Guest Profile

Jon Young


Jon Young's mentoring approach to developing nature connection, holistic human awareness, and peacemaking skills has spawned over 100 local schools and initiatives in the United States and Europe. Kids, teens, and adults have experienced the power of his work and communities, organizations, and institutions have looked for his advice. Jon is co-founder of the Wilderness Awareness School in Duvall, WA, and is currently teaching the blend of permaculture and nature awareness on the California central coast with other leaders in the field. He is author of Coyote's Guide to Connecting with Nature and Animal Tracking Basics.

Jon is married and has five children, ages 19 months to 25 years, and truly wants his children and future grandchildren to experience the joy and benefits of living in a whole and healthy world and as part of a remarkable community of mentors

Jon grew up in Monmouth County, NJ, and was mentored during his childhood from 1971-79 as a naturalist, tracker, survivalist, and mentor in a native American tradition by the tracker and author Tom Brown, Jr.; this mentoring forms the basis for Jons work. Tom Brown founded in 1978 the outdoor tracking and survival school The Tracker School in Asbury, NJ, where Jon worked off and on as an instructor, special guest and childrens program development specialist until 2001.

In 1994, Tom reminded Jon that Jon that he was the only one Tom had mentored the way Grandfather Tom's elder native mentor had mentored Tom. This sparked a focus on mentoring in Jon to try and capture and preserve these special nature-connection mentoring skills.

Inspired by his mentoring with Tom Brown, Jr., fueled by his studies in natural history and anthropology, and guided by the elder Ingwe, Jon has pioneered blending Native mentoring and cultural techniques from around the world with a broad array of tools for connecting with nature and developing refined and holistic tracking skills. Out of the Wilderness Awareness School, which was originally founded as a high school nature club and which helps people reconnect with their native environments, Jon developed a system that is now called 8 Shields Cultural Mentoring. This system tracks processes and mentoring techniques that are built into the design of one-on-one mentoring programs, family mentoring practices, community-based mentoring and more traditional modes of education. The 8 Shields Cultural Mentoring model has now influenced well over 100 nature and eco-community programs in the United States, Canada and Europe, and is also used in his consulting for organizations, government agencies and communities worldwide.

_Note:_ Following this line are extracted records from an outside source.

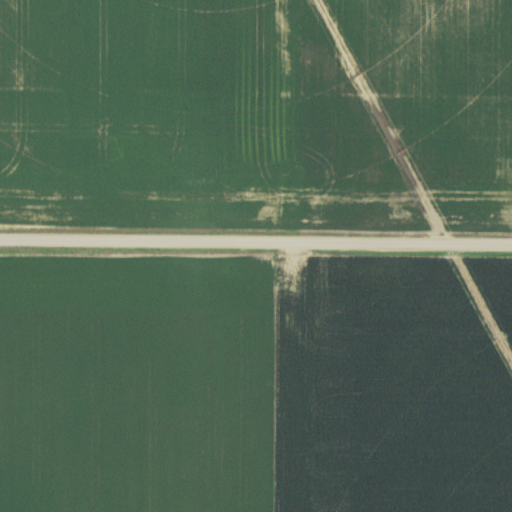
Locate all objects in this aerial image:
road: (255, 242)
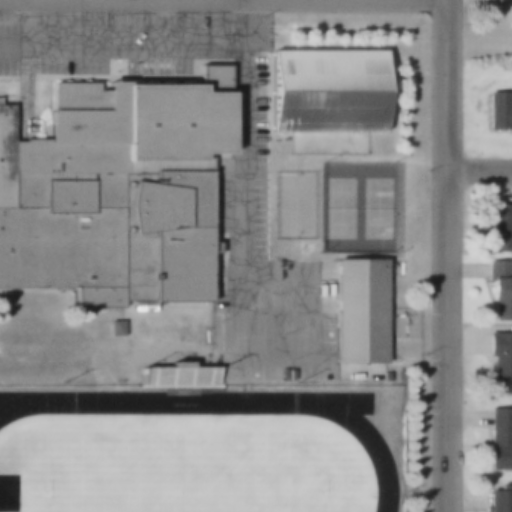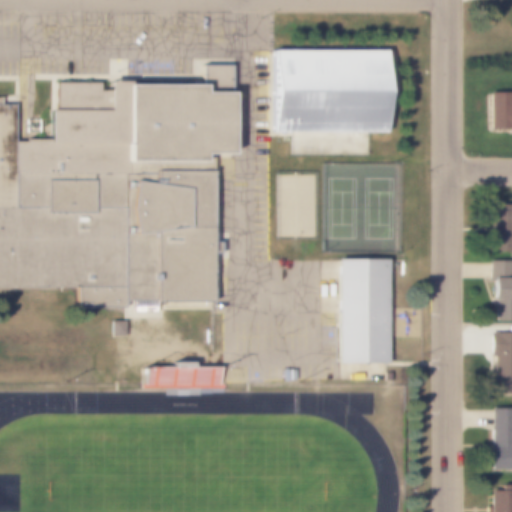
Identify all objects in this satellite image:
building: (327, 97)
building: (328, 100)
building: (498, 110)
building: (500, 111)
road: (479, 171)
building: (113, 191)
building: (121, 204)
park: (292, 206)
park: (339, 208)
park: (376, 209)
building: (500, 227)
building: (500, 228)
road: (447, 256)
parking lot: (271, 285)
building: (500, 290)
building: (502, 291)
building: (361, 312)
building: (361, 312)
building: (500, 361)
building: (177, 364)
building: (502, 365)
building: (205, 377)
track: (16, 404)
track: (334, 405)
building: (499, 440)
building: (500, 440)
track: (185, 459)
park: (182, 471)
building: (498, 501)
building: (500, 501)
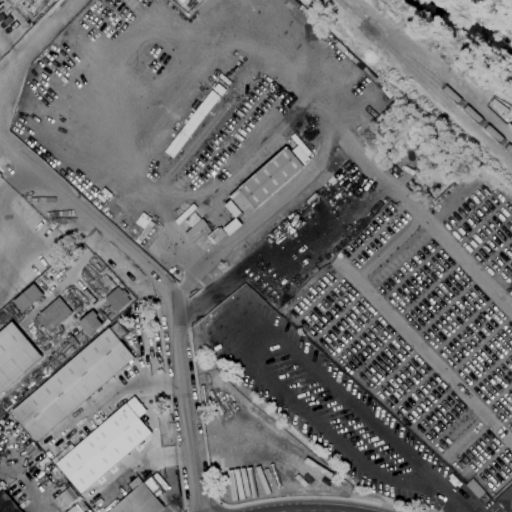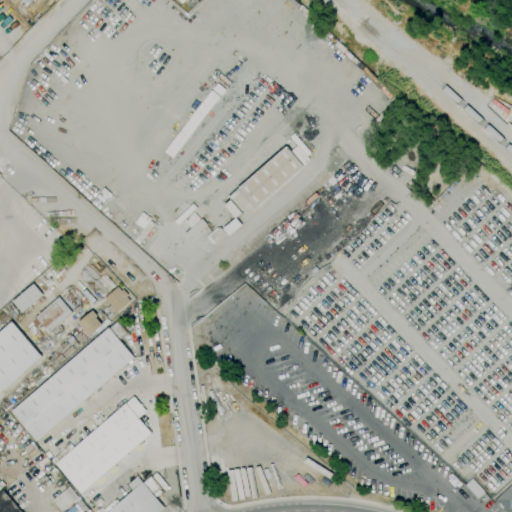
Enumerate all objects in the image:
river: (505, 4)
road: (144, 59)
road: (432, 71)
road: (15, 73)
railway: (428, 75)
railway: (422, 79)
railway: (420, 88)
road: (329, 115)
building: (271, 175)
building: (267, 178)
road: (266, 213)
building: (195, 229)
building: (216, 235)
road: (172, 238)
building: (56, 266)
road: (226, 284)
building: (26, 297)
building: (28, 298)
building: (116, 299)
building: (117, 300)
road: (170, 303)
building: (52, 314)
building: (53, 315)
road: (214, 316)
building: (89, 323)
building: (90, 323)
road: (406, 331)
building: (14, 354)
building: (14, 355)
building: (73, 382)
building: (74, 383)
road: (169, 405)
parking lot: (332, 409)
building: (104, 446)
building: (105, 446)
building: (31, 451)
building: (49, 467)
building: (56, 473)
building: (44, 482)
building: (474, 488)
road: (31, 495)
building: (64, 497)
building: (141, 498)
road: (217, 498)
building: (65, 499)
building: (504, 499)
building: (505, 500)
building: (137, 501)
building: (6, 503)
building: (7, 503)
road: (219, 504)
road: (455, 507)
road: (465, 507)
road: (209, 508)
building: (72, 509)
road: (497, 509)
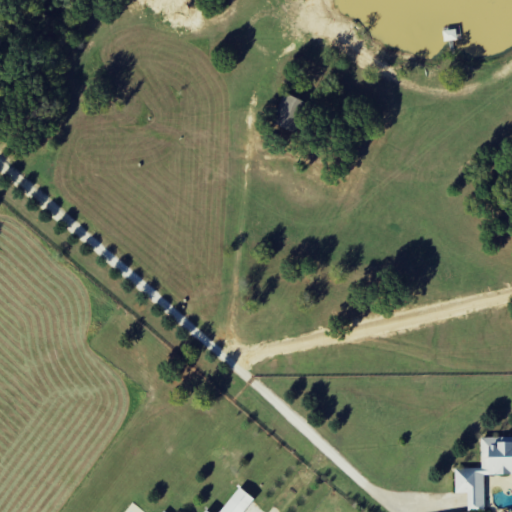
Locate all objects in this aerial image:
building: (292, 113)
building: (485, 471)
building: (238, 502)
building: (168, 510)
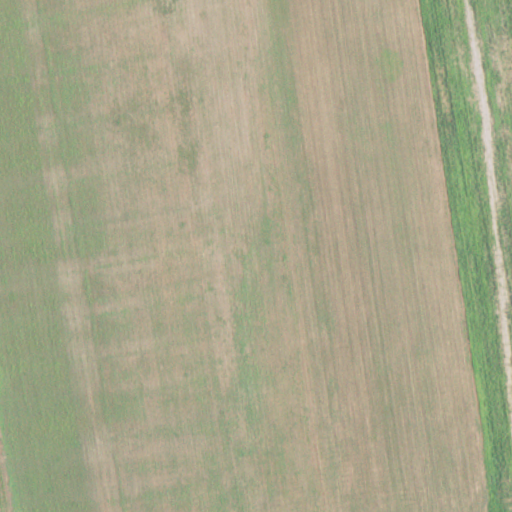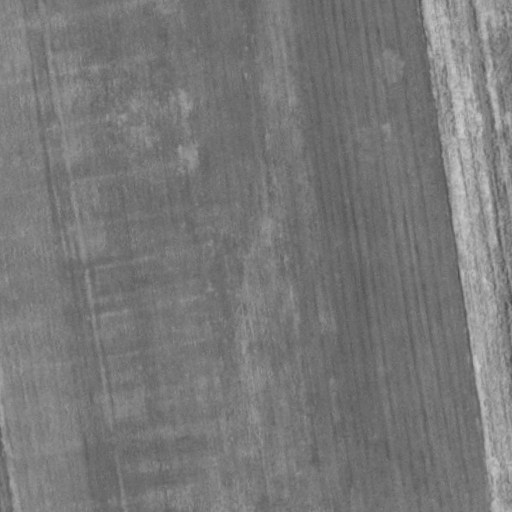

In the mid 1990s, Jon created the Shikari Method for track and sign data collection utilizing trained citizen volunteers to document activities of numerous wildlife species. This approach was used for various projects for the State of Washington on Natural Resource Conservation area lands, cougar monitoring, carnivore studies in suburban corridors and for an annual volunteer wolf survey to assist projects of the USFWS and the Wolf Recovery Program of the Nez Perce tribe 1998 to 2003. Currently utilized in the Bay Area of California for conservation land monitoring.

Jon has utilized the 8 Shields Cultural Mentoring model to develop and enhance community development for communities interested in working with peace-making as it relates to nature connection. This has evolved into a network of forming communities who are now linking up to support the release of Coyotes Guide to Connecting with Nature in the fall of 2008.

Jon has given over 1000 public presentations, and has helped many PhD and Masters students as well as undergraduates with the completion of their degrees on topics ranging from native education to wildlife tracking.